Before and after images:
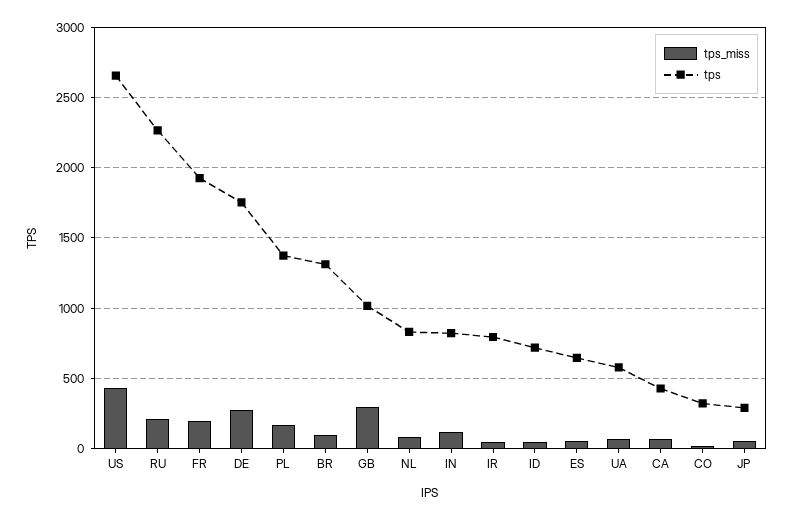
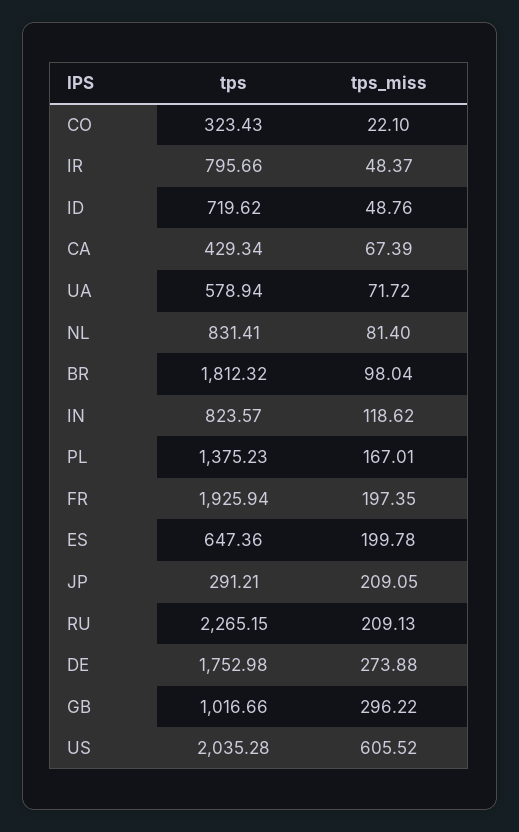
  {
    "tps_miss": {
-     "US": 450,
+     "US": 605.52,
      "RU": 209.13,
      "FR": 197.35,
      "DE": 273.88,
      "PL": 167.01,
      "BR": 98.04,
      "GB": 296.22,
      "NL": 81.4,
      "IN": 118.62,
      "IR": 48.37,
      "ID": 48.76,
-     "ES": 50,
+     "ES": 199.78,
      "UA": 71.72,
      "CA": 67.39,
      "CO": 22.1,
-     "JP": 50
+     "JP": 209.05
    },
    "tps": {
-     "US": 2650,
+     "US": 2035.28,
      "RU": 2265.15,
      "FR": 1925.94,
      "DE": 1752.98,
      "PL": 1375.23,
-     "BR": 1300,
+     "BR": 1812.32,
      "GB": 1016.66,
      "NL": 831.41,
      "IN": 823.57,
      "IR": 795.66,
      "ID": 719.62,
      "ES": 647.36,
      "UA": 578.94,
      "CA": 429.34,
      "CO": 323.43,
      "JP": 291.21
    }
  }

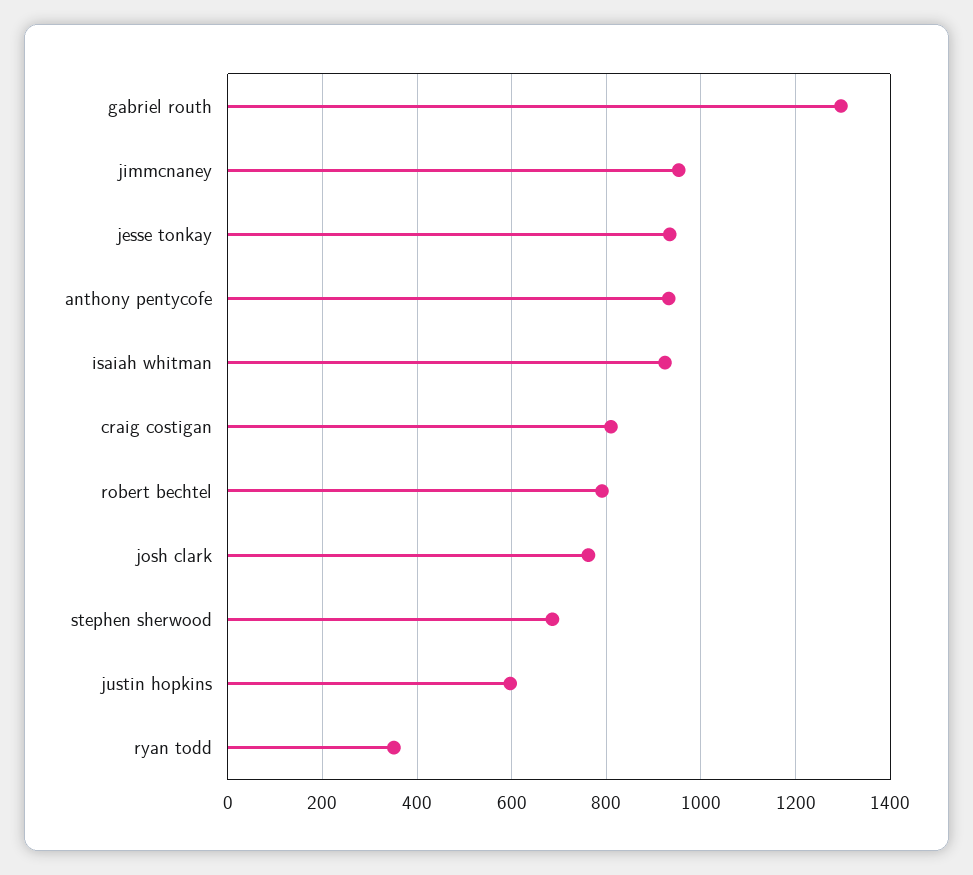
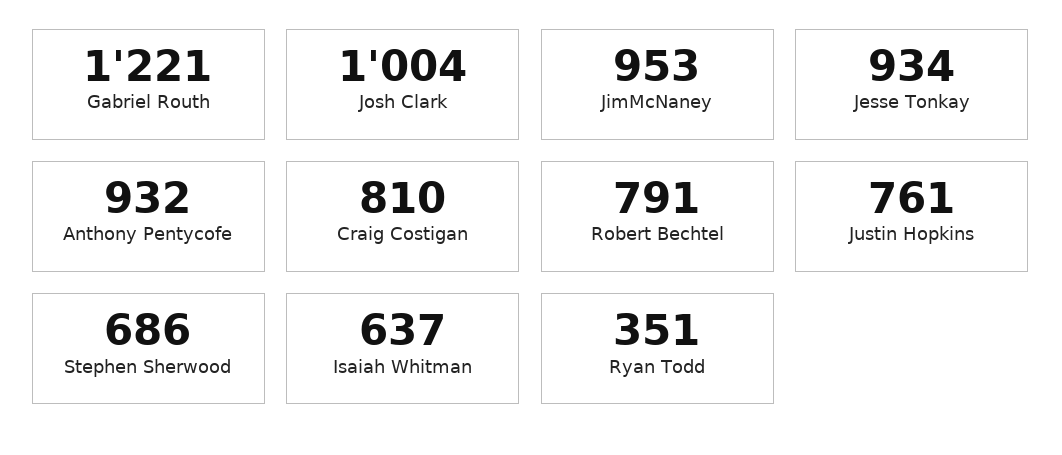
  {
-   "gabriel routh": 1300,
+   "gabriel routh": 1221,
    "jimmcnaney": 953,
    "jesse tonkay": 934,
    "anthony pentycofe": 932,
-   "isaiah whitman": 920,
+   "isaiah whitman": 637,
    "craig costigan": 810,
    "robert bechtel": 791,
-   "josh clark": 760,
+   "josh clark": 1004,
    "stephen sherwood": 686,
-   "justin hopkins": 600,
+   "justin hopkins": 761,
    "ryan todd": 351
  }

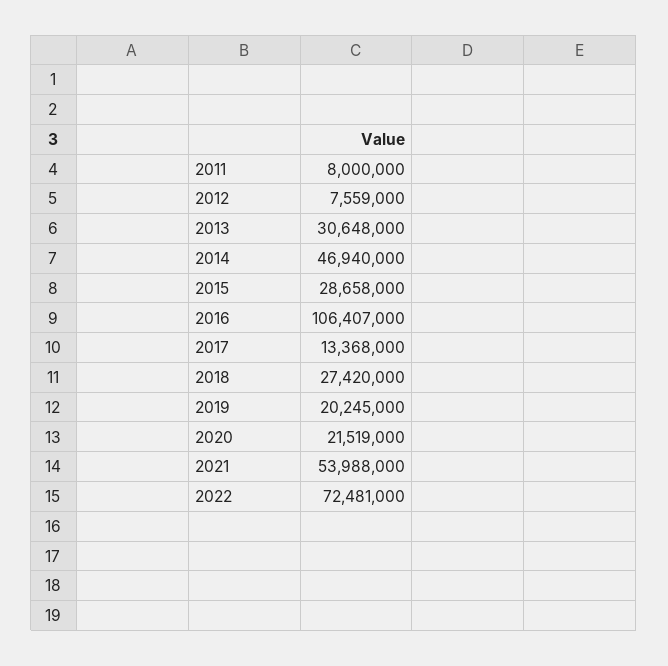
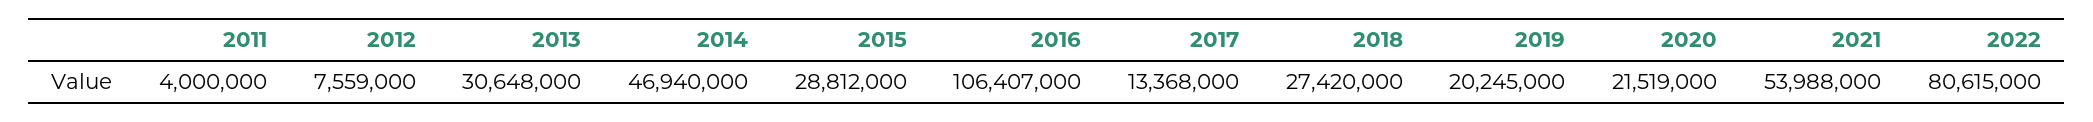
  {
-   "2011": 8000000,
+   "2011": 4000000,
    "2012": 7559000,
    "2013": 30648000,
    "2014": 46940000,
-   "2015": 28658000,
+   "2015": 28812000,
    "2016": 106407000,
    "2017": 13368000,
    "2018": 27420000,
    "2019": 20245000,
    "2020": 21519000,
    "2021": 53988000,
-   "2022": 72481000
+   "2022": 80615000
  }

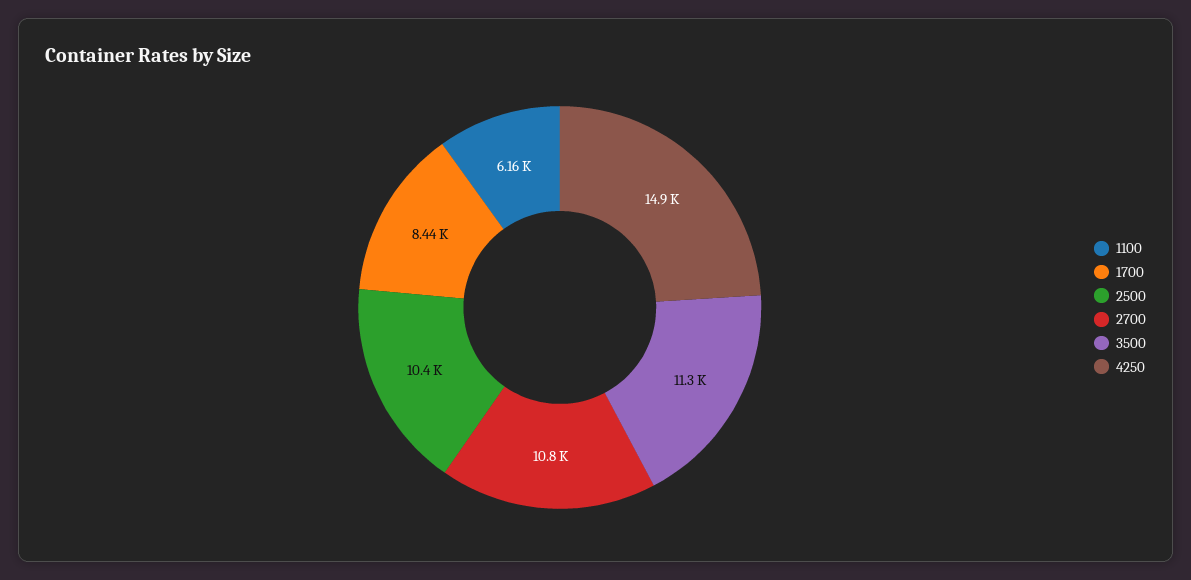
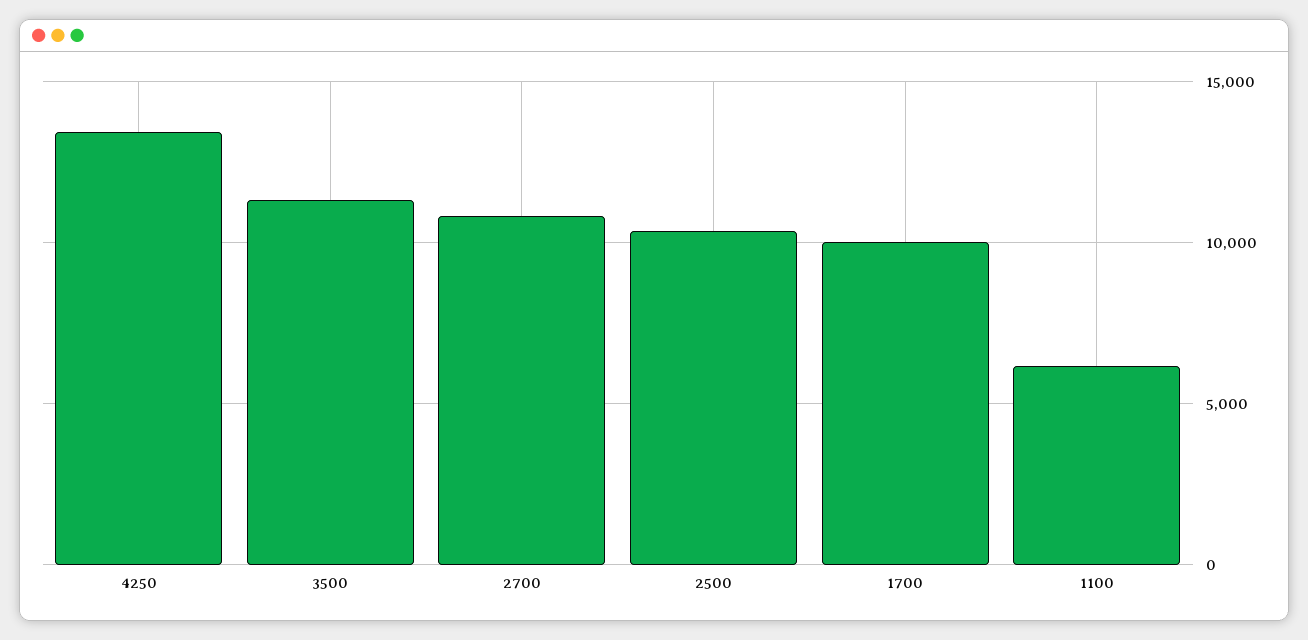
  {
    "1100": 6160,
-   "1700": 8440,
+   "1700": 10000,
    "2500": 10400,
    "2700": 10800,
    "3500": 11300,
-   "4250": 14900
+   "4250": 13500
  }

TO-DO ITEM – Read through the records above and copy the lines that contain "whitman".

FINAL ANSWER –
-   "isaiah whitman": 920,
+   "isaiah whitman": 637,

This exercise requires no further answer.